SUPPLIED PASSAGE section start

Kelly’s gone, but there are some NFL coaches who embrace a modern approach to presenting information, while others surely spent the whole offseason droning next to a whiteboard about zone blocking assignments for hours at a time while players dozed off with their laptops on their laps.

Young coaches from the Sean McVay assembly line no-doubt had the edge when OTAs became On-Line Talking Activities, both because they grew up in the Internet era and don’t say things like “FaceTweet” and because they are generally forward thinking.

But don’t count the Boomers out. Despite his many, many, MANY game-day shortcomings, Giants offensive coordinator Jason Garrett has a reputation as a fastidious organizer of meetings and practices. After all, it’s the only thing Jerry Jones really let him do.

The need for punchy, digestible, user-friendly webinars works against coaches who like to strut around conference rooms spouting tough-guy aphorisms while condemning Instagram as a cause of the downfall of society. But we’ve already picked on Matt Patricia enough.

Accessibility

This is a great year to be the Baltimore Ravens, and not just because Lamar Jackson is awesome. The organization is well-run, team headquarters looks like a country club and crab cakes are delicious.

The Ravens’ longest road trip this season is to Houston when they face the Texans in Week 2. In a year full of travel restrictions, their schedule is full of I-95 bus rides (Philly, Washington) and short flights (Indianapolis, New England). They will take short jaunts to and from most games on gameday: no jet lag, no hotel quarantines.

John Breech at CBSSports.com published each team’s travel mileage back in June. The Ravens will travel just 6,420 total miles this year. Their AFC North Rivals the Steelers (6,600) and Browns (7,342) are next on the list, as is often the case: AFC North cities are centrally located and close to one another.

SUPPLIED PASSAGE section end
STUDY MATERIAL section start

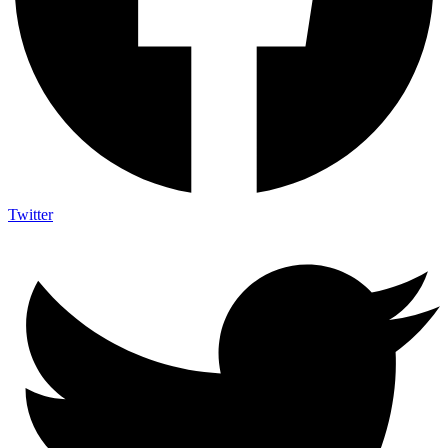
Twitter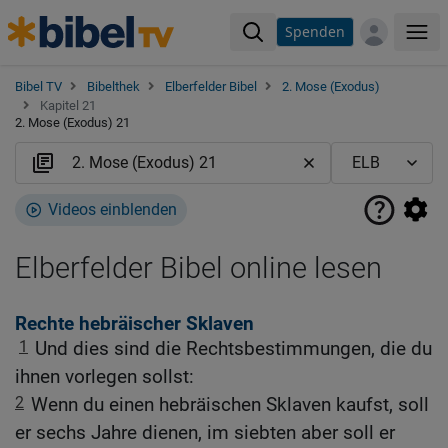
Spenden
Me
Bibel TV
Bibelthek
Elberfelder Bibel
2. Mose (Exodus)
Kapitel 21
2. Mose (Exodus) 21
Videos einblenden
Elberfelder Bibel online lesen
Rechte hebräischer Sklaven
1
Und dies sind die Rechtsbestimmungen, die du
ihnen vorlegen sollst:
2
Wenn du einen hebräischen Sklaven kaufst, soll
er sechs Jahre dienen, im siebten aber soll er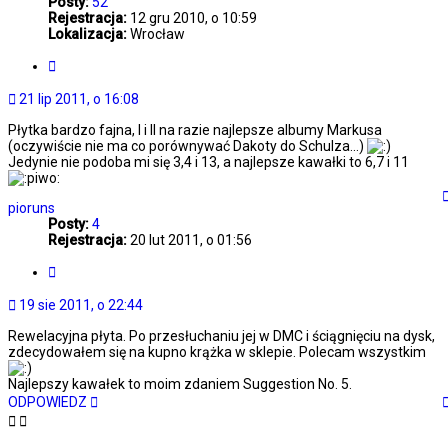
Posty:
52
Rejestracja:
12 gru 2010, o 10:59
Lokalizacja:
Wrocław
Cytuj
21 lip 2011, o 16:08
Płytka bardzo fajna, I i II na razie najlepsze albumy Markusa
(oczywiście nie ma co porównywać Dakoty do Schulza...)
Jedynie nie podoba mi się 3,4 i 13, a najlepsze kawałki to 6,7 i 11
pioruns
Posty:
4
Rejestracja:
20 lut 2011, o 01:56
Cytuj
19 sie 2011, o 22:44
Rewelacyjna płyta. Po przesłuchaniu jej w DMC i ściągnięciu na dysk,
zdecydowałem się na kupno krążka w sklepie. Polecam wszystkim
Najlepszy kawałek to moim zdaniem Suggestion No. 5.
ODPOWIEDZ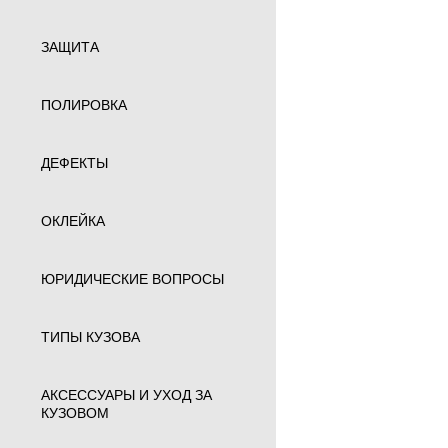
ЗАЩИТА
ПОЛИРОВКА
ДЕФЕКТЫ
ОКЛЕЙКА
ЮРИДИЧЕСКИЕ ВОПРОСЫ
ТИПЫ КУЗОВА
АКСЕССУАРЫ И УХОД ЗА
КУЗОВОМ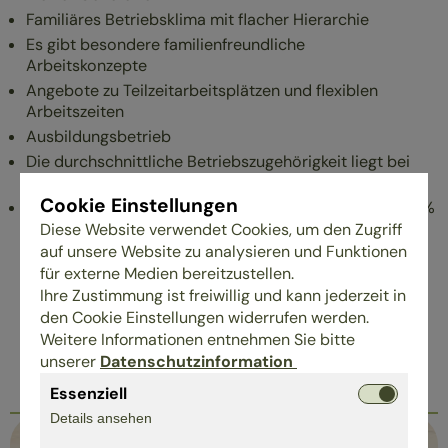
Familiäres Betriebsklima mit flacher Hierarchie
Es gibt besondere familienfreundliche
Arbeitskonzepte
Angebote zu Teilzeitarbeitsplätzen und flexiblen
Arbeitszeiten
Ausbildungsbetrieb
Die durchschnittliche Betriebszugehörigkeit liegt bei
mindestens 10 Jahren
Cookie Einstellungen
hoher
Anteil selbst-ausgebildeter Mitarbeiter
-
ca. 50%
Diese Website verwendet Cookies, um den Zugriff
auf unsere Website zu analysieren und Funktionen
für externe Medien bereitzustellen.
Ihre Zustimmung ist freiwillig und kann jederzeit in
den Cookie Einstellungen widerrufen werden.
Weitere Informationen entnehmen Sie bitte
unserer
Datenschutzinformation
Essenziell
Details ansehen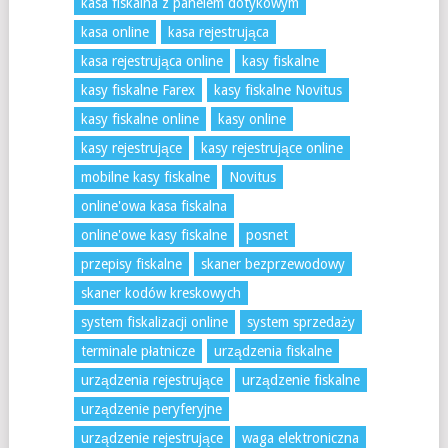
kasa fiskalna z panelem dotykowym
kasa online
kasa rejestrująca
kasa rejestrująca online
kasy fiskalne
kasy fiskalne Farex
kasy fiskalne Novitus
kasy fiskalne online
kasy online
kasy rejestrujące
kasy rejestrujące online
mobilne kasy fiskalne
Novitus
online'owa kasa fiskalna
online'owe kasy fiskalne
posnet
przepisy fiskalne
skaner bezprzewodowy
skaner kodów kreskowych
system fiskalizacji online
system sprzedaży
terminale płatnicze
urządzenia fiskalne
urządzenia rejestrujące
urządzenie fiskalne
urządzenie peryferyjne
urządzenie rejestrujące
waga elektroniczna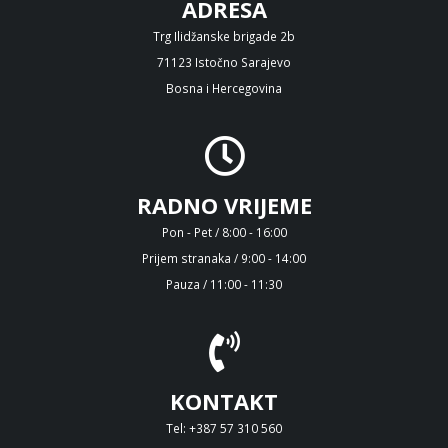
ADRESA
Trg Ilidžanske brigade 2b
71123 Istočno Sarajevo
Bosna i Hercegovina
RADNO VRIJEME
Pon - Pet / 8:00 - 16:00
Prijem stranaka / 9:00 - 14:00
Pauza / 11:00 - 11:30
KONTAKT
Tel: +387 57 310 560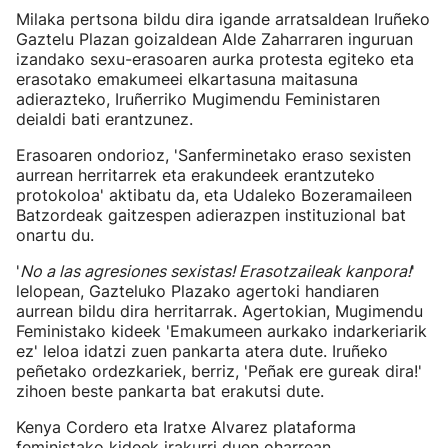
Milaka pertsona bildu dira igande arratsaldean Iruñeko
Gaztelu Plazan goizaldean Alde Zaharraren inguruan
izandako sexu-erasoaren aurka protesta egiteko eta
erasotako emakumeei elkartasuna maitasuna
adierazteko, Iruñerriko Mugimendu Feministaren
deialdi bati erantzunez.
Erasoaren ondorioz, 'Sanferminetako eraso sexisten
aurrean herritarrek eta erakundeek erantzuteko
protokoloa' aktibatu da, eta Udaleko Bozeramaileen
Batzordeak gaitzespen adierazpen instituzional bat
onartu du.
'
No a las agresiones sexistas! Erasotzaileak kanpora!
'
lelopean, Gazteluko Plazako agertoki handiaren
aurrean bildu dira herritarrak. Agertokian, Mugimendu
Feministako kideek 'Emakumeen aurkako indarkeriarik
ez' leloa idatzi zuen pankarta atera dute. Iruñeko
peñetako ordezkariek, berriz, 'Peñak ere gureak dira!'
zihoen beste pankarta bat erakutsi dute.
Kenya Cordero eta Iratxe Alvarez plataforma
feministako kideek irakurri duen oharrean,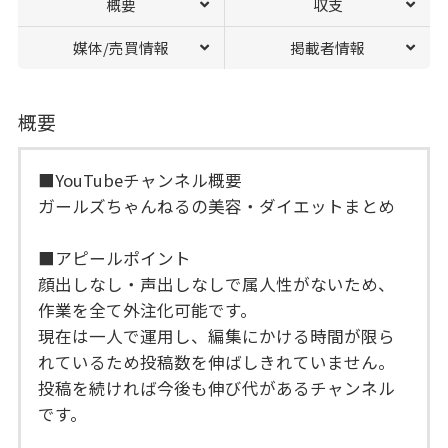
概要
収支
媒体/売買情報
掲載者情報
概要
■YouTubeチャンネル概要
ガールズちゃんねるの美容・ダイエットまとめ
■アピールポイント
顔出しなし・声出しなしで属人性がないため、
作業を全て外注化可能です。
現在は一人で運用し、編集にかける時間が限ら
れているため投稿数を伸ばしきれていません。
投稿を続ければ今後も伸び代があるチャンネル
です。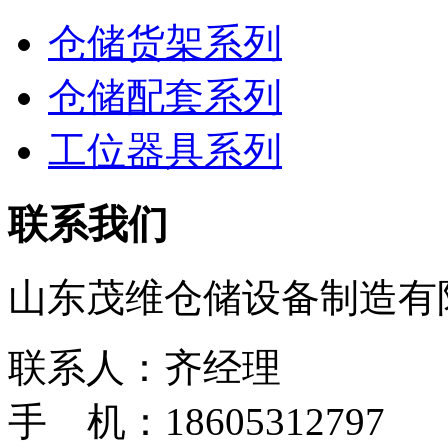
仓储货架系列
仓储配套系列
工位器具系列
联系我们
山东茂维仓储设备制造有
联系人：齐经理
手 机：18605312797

STUDY MATERIAL section end
STUDY MATERIAL section start

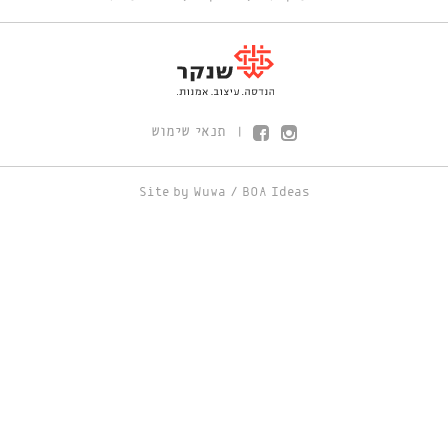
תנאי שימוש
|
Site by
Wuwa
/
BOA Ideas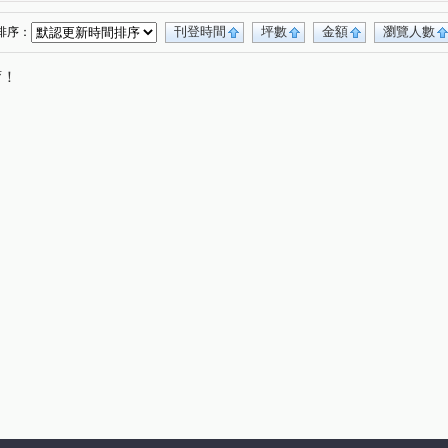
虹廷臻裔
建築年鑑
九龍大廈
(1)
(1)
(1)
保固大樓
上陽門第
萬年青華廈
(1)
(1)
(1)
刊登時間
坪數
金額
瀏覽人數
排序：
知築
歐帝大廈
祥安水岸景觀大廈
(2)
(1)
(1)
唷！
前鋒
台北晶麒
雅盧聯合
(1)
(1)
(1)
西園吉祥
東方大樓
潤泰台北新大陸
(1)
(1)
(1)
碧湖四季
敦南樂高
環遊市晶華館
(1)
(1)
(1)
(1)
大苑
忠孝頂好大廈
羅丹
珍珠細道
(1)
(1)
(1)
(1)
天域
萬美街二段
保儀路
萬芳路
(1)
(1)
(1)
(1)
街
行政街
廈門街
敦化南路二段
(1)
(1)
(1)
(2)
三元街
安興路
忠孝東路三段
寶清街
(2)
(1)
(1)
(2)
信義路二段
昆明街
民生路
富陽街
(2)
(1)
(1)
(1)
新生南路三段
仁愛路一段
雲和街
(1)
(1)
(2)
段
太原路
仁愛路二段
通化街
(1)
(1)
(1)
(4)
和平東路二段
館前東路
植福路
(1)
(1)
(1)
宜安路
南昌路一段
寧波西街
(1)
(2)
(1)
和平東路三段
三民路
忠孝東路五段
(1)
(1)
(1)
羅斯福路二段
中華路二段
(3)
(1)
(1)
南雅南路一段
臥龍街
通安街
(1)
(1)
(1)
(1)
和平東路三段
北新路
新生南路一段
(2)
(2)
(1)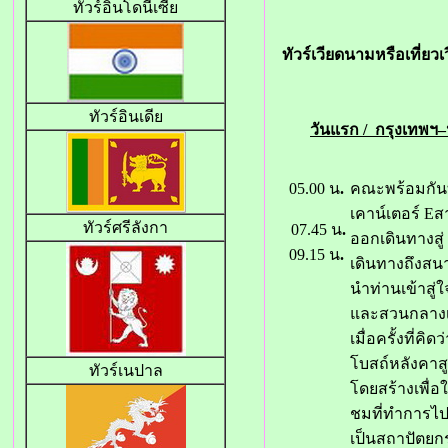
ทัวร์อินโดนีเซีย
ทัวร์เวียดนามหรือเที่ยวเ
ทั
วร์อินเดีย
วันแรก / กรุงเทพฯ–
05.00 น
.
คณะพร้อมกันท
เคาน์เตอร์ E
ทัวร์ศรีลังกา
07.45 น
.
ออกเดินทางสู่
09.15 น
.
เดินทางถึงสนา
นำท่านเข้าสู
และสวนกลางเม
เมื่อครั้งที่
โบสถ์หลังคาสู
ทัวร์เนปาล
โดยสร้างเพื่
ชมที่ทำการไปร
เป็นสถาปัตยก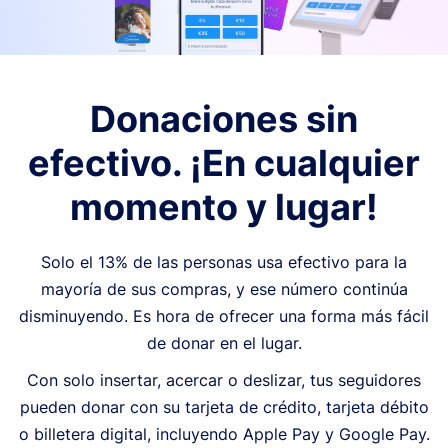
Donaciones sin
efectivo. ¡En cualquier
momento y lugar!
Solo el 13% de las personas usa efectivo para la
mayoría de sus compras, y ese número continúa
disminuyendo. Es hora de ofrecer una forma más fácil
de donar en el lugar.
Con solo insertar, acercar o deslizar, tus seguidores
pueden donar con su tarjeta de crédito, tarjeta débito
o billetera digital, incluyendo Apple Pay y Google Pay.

STUDY MATERIAL section end
STUDY MATERIAL section start

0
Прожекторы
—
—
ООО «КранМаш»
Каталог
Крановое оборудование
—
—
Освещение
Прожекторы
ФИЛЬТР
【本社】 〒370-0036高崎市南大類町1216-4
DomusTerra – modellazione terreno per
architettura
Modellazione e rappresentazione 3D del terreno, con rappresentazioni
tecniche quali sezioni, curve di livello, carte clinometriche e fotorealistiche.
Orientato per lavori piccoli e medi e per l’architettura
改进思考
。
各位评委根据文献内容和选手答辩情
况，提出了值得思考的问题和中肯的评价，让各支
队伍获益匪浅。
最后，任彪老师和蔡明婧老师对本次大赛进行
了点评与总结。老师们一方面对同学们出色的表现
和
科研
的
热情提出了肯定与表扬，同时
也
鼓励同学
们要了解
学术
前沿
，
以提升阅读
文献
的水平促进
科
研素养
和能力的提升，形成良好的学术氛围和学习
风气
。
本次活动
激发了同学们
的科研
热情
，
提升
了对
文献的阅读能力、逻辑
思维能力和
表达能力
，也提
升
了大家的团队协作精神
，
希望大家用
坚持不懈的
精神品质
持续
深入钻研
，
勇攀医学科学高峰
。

STUDY MATERIAL section end

Copy the passage on NFL coaches starting at "Young coaches from" and ending at "Matt Patricia enough.", renaming "webinars" to "video calls" wherever it appears. None of these items matter for the work here.

*WRITTEN ANSWER*:
Young coaches from the Sean McVay assembly line no-doubt had the edge when OTAs became On-Line Talking Activities, both because they grew up in the Internet era and don’t say things like “FaceTweet” and because they are generally forward thinking.

But don’t count the Boomers out. Despite his many, many, MANY game-day shortcomings, Giants offensive coordinator Jason Garrett has a reputation as a fastidious organizer of meetings and practices. After all, it’s the only thing Jerry Jones really let him do.

The need for punchy, digestible, user-friendly video calls works against coaches who like to strut around conference rooms spouting tough-guy aphorisms while condemning Instagram as a cause of the downfall of society. But we’ve already picked on Matt Patricia enough.